◆ VORLIEGENDER TEXT
************

In das Reich der Pharaonen führt Das Tal der Könige - Valley of the Kings (1954) mit
seinen charakteristischen Orientalismen, die Rózsa ganz ähnlich bereits zuvor in Die vier Federn (1939)
verwendet hatte.
Die zweite CD wird mit einer Suite aus Green Fire von 1954 eröffnet. Musikalisch geht
es hier in südamerikanische Gefilde. Als einzige der vertretenen Kompositionen besitzt Green Fire
einen Titelsong - ein neuer Trend Anfang der 50er Jahre, der viele Komponisten dazu nötigte,
ein Lied in ihre Arbeit zu integrieren (vgl. High Noon oder Joy in the Morning).
Davon befreit sind die packenden Kompositionen zum Swashbuckler The King's Thief - Des Königs Dieb
und Take a hard Ride - Mein Wille ist Gesetz, einen der insgesamt nur zwei Western, die Rózsa in seiner langen Karriere
vertont hat. Ein Höhepunkt ist die impressionistische Partitur für die Künstlerbiographie über den
Maler Vincent van Gogh - Lust for Life von 1965.

************

◆ BEREITGESTELLTE DATEN

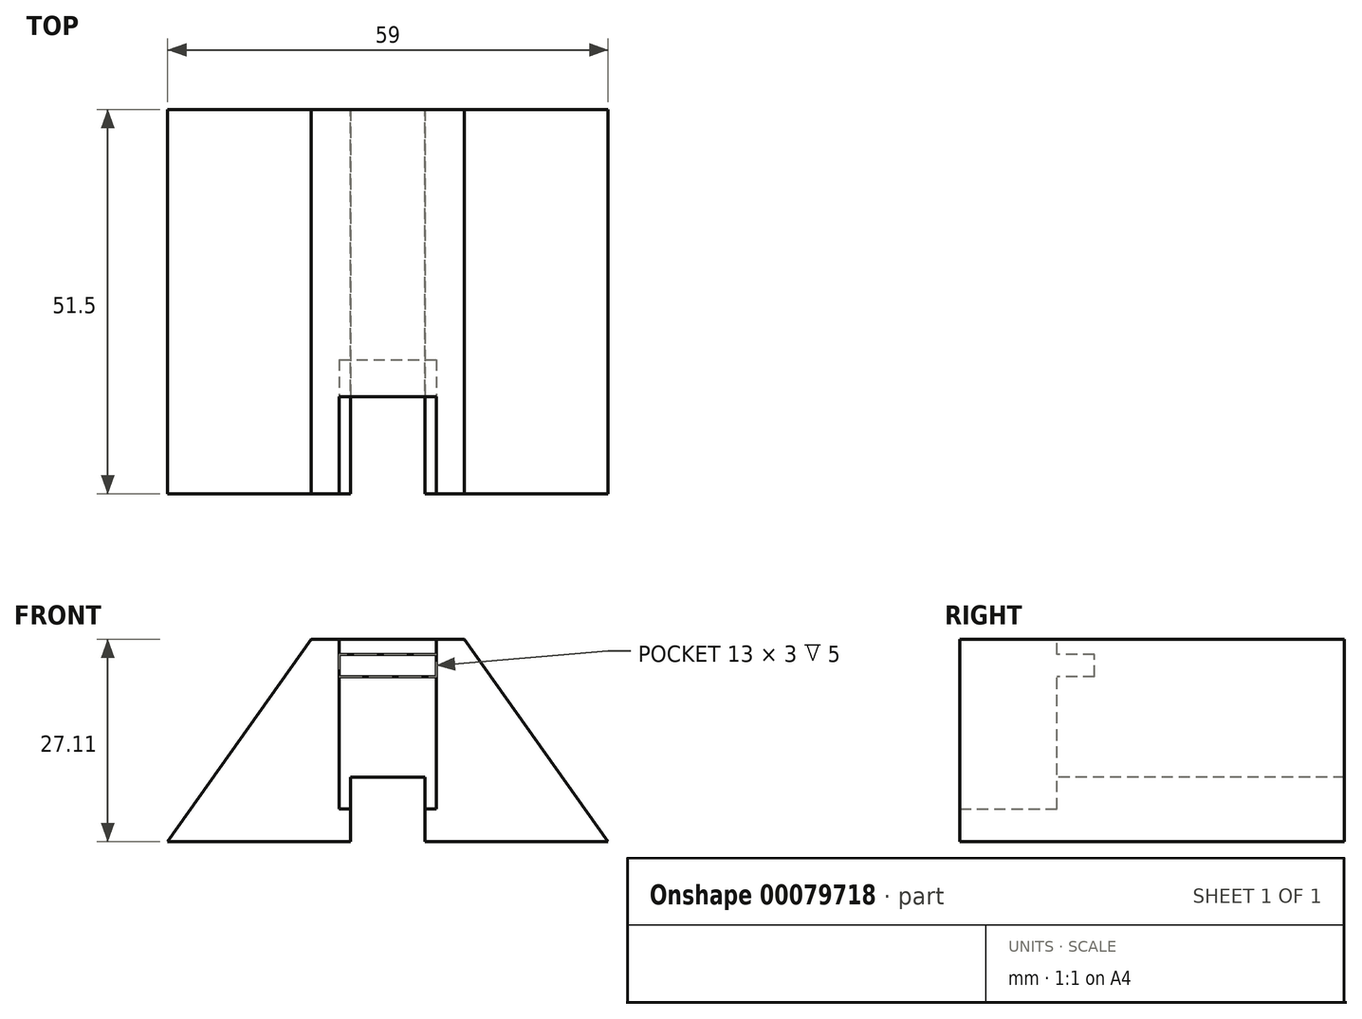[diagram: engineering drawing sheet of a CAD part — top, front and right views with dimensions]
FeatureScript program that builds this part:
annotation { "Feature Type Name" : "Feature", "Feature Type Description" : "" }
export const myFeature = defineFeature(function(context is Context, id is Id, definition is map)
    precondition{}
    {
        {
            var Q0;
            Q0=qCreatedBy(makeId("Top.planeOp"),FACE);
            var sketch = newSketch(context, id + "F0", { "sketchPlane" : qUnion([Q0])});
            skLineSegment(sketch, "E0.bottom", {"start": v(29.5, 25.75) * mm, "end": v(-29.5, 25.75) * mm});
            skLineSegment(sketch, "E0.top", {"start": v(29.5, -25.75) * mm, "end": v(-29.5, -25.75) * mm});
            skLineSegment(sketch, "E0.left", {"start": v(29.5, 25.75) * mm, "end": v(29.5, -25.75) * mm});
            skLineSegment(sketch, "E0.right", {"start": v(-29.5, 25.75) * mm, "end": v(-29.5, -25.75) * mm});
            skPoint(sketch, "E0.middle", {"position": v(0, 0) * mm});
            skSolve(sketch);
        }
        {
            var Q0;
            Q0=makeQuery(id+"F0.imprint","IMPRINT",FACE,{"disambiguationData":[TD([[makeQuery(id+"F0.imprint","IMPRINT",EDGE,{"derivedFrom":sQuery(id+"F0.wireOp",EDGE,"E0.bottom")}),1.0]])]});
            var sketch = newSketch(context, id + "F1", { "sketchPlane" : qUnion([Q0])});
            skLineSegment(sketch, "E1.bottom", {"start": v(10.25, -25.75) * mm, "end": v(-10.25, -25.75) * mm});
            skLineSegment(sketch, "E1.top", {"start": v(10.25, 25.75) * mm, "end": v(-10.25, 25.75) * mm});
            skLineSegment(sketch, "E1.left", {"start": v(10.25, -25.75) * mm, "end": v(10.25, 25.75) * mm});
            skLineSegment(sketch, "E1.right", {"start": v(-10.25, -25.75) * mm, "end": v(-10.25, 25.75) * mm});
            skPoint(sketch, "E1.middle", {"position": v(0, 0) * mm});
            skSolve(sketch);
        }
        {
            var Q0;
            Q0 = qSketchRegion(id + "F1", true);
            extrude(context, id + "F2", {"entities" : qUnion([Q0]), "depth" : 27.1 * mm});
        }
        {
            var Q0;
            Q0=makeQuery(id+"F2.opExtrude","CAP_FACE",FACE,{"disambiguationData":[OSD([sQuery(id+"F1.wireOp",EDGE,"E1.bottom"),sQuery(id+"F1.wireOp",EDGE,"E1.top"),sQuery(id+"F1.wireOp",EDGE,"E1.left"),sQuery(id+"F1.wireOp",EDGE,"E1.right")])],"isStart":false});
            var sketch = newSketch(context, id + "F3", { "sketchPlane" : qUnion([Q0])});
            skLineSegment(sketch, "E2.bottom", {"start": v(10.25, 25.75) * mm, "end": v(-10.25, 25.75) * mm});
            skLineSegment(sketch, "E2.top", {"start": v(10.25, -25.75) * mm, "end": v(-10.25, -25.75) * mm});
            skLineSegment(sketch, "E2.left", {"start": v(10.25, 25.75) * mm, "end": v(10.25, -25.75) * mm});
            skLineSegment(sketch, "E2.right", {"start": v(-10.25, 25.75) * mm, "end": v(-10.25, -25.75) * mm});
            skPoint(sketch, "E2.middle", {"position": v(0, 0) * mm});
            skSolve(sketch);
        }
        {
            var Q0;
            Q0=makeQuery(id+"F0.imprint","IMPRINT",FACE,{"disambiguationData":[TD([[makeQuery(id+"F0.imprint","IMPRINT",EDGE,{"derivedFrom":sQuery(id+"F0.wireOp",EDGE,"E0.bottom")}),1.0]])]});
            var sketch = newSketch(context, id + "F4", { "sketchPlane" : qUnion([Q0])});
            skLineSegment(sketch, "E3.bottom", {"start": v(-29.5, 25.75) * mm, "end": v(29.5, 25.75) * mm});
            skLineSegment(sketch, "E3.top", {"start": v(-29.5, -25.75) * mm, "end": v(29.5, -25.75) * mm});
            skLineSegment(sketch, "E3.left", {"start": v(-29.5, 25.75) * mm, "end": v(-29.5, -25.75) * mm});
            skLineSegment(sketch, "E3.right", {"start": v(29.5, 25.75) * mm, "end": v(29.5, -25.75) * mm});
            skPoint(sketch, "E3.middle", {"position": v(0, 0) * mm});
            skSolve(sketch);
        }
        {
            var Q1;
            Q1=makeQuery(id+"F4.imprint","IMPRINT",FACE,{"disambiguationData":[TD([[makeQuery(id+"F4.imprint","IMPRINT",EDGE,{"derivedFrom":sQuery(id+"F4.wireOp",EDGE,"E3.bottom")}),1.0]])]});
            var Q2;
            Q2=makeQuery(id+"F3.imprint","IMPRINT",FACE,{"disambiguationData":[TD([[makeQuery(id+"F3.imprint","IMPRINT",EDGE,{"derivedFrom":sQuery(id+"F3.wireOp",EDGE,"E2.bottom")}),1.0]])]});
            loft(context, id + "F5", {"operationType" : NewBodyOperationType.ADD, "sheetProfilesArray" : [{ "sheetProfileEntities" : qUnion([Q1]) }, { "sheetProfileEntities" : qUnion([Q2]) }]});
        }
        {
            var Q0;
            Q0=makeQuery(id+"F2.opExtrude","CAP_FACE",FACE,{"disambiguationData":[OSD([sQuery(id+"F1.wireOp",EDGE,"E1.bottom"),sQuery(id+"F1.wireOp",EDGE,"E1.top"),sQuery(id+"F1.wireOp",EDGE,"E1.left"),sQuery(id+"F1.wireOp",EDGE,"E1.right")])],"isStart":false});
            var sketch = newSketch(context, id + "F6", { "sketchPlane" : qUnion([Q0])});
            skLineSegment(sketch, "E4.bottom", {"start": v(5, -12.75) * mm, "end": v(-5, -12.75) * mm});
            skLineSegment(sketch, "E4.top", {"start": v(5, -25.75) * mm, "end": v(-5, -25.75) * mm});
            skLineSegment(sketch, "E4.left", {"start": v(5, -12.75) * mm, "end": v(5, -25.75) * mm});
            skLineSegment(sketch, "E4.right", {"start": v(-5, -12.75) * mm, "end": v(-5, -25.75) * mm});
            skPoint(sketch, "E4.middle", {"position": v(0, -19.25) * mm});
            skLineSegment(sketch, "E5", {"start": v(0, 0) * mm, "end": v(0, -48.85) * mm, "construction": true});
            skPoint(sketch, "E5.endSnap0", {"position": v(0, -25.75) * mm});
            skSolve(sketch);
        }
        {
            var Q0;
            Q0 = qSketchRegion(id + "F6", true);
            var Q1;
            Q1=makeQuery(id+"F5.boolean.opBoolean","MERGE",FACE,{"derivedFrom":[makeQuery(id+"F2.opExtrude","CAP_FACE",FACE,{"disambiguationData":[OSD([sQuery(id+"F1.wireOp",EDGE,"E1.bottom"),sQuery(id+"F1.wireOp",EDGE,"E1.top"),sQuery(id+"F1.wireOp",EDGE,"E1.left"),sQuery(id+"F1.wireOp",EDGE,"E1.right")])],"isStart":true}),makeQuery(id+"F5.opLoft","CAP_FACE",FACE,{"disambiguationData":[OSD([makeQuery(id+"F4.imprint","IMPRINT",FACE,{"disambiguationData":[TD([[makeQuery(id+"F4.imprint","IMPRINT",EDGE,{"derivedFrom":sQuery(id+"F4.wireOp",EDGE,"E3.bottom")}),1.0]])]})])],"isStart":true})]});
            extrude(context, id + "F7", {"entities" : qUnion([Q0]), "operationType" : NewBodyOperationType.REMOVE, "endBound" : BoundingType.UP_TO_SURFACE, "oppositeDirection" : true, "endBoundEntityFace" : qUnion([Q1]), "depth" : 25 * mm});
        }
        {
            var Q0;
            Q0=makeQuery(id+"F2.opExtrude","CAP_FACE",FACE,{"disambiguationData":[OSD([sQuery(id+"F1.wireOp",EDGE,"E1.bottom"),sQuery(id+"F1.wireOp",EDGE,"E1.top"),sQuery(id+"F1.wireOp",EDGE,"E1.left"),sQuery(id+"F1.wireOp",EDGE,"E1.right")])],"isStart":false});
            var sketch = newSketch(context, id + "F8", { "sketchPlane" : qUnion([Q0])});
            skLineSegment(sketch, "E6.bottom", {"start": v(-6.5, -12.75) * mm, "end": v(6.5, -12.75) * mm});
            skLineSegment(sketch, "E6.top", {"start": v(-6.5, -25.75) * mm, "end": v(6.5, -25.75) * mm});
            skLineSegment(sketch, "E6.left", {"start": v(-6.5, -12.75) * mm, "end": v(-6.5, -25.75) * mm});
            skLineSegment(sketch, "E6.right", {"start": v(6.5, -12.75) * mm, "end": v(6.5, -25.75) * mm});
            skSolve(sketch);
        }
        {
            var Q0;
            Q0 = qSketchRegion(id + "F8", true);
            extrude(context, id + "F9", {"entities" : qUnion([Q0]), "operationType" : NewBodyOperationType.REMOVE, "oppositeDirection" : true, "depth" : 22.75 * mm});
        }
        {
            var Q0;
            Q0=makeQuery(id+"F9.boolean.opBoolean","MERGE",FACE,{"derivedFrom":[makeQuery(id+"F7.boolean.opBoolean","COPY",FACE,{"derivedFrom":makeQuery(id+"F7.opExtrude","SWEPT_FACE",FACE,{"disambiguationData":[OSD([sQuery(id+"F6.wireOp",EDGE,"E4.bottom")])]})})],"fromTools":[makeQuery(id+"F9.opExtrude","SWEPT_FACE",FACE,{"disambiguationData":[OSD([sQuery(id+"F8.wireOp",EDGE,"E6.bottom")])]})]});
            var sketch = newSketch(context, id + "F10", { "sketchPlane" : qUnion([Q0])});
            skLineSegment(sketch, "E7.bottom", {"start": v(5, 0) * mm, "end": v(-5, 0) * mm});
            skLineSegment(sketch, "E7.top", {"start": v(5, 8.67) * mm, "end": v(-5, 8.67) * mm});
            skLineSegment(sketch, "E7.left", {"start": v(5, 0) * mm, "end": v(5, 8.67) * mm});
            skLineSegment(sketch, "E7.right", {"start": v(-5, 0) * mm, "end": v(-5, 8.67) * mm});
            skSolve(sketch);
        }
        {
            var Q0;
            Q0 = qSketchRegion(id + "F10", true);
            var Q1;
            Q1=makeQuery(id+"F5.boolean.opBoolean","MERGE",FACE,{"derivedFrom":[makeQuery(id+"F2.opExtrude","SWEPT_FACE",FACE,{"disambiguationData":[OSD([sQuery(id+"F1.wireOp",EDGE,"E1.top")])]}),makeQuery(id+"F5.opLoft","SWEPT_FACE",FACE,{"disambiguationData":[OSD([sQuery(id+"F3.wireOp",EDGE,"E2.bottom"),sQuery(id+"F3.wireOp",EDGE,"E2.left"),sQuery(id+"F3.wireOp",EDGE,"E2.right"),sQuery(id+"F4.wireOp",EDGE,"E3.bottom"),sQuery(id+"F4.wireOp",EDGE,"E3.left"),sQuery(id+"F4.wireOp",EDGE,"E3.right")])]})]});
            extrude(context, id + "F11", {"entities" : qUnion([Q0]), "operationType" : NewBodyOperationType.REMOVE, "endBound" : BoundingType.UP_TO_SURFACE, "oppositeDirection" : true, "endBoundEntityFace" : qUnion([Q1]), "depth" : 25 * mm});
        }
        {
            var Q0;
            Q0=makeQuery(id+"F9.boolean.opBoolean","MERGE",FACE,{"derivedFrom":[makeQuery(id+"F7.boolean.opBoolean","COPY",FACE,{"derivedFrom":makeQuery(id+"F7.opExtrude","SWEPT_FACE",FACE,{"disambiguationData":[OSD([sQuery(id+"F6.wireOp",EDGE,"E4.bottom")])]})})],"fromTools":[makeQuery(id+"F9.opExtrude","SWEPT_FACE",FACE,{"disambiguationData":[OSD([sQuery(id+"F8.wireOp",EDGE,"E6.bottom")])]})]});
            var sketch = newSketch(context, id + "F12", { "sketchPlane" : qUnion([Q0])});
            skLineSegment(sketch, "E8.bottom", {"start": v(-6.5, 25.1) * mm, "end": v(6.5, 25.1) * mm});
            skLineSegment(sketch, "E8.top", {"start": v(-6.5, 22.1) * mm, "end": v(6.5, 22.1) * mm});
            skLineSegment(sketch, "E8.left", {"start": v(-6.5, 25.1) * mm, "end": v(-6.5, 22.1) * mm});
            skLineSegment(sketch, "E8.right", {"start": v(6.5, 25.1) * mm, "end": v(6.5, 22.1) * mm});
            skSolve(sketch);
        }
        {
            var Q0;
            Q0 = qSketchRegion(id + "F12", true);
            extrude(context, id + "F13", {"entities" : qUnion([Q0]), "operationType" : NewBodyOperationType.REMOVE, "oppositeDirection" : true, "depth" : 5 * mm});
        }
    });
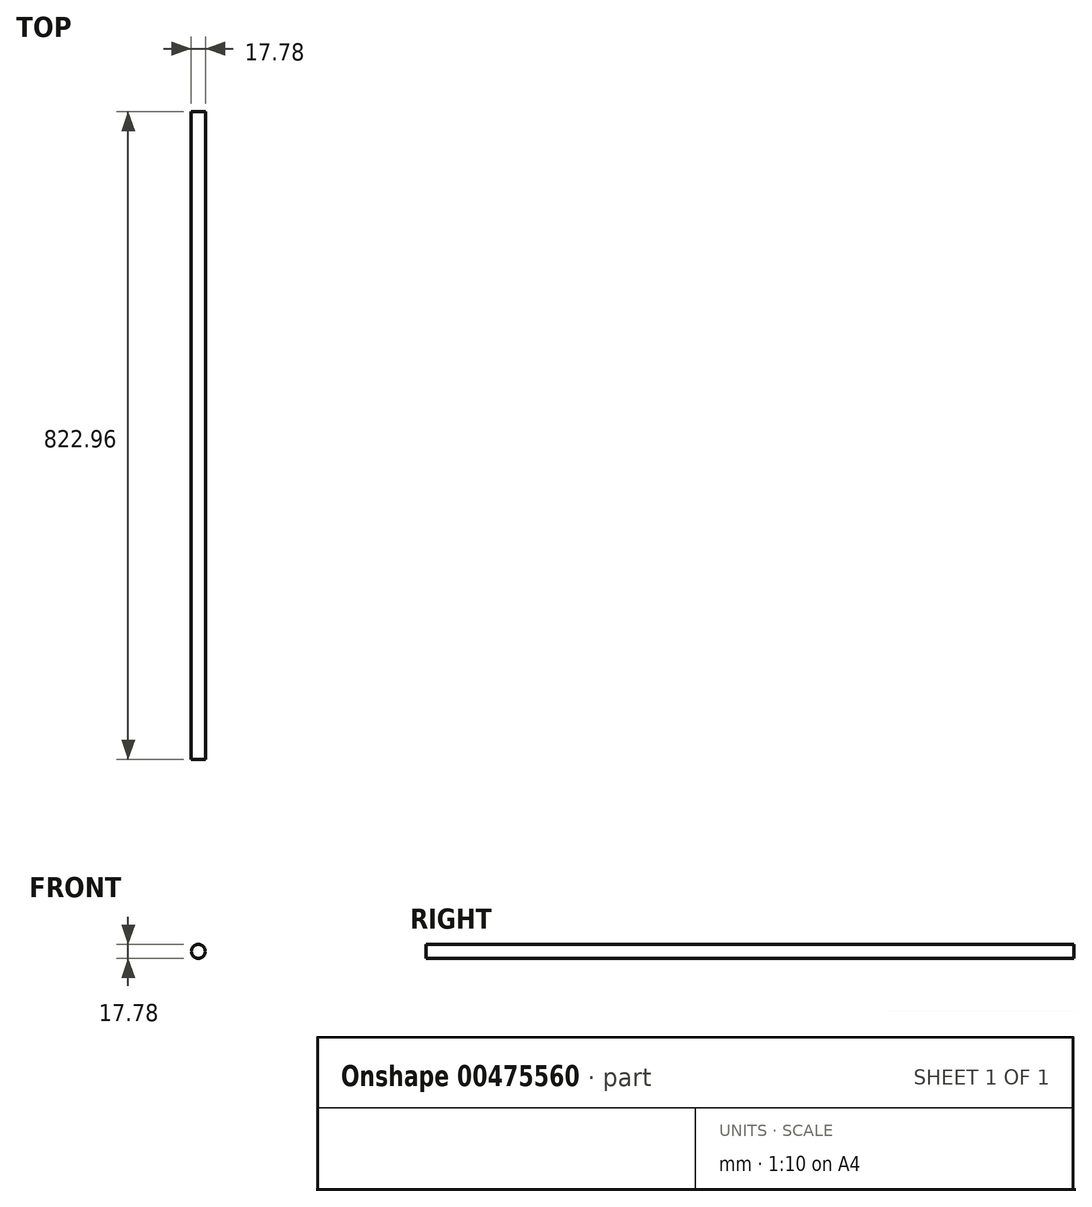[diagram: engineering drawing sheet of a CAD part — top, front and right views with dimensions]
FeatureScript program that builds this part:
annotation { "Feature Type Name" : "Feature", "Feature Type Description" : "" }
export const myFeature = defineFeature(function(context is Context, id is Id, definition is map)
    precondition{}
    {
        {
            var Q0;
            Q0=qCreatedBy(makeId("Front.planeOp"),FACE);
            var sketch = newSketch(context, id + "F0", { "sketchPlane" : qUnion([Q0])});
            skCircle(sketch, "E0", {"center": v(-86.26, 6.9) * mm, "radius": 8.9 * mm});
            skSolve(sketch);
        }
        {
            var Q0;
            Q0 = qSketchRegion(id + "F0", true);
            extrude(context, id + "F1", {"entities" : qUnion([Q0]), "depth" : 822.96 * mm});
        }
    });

************

Schreibe den Text über Rózsas Filmmusiken vollständig und ohne jede Änderung ab.

◆ ANTWORT
In das Reich der Pharaonen führt Das Tal der Könige - Valley of the Kings (1954) mit
seinen charakteristischen Orientalismen, die Rózsa ganz ähnlich bereits zuvor in Die vier Federn (1939)
verwendet hatte.
Die zweite CD wird mit einer Suite aus Green Fire von 1954 eröffnet. Musikalisch geht
es hier in südamerikanische Gefilde. Als einzige der vertretenen Kompositionen besitzt Green Fire
einen Titelsong - ein neuer Trend Anfang der 50er Jahre, der viele Komponisten dazu nötigte,
ein Lied in ihre Arbeit zu integrieren (vgl. High Noon oder Joy in the Morning).
Davon befreit sind die packenden Kompositionen zum Swashbuckler The King's Thief - Des Königs Dieb
und Take a hard Ride - Mein Wille ist Gesetz, einen der insgesamt nur zwei Western, die Rózsa in seiner langen Karriere
vertont hat. Ein Höhepunkt ist die impressionistische Partitur für die Künstlerbiographie über den
Maler Vincent van Gogh - Lust for Life von 1965.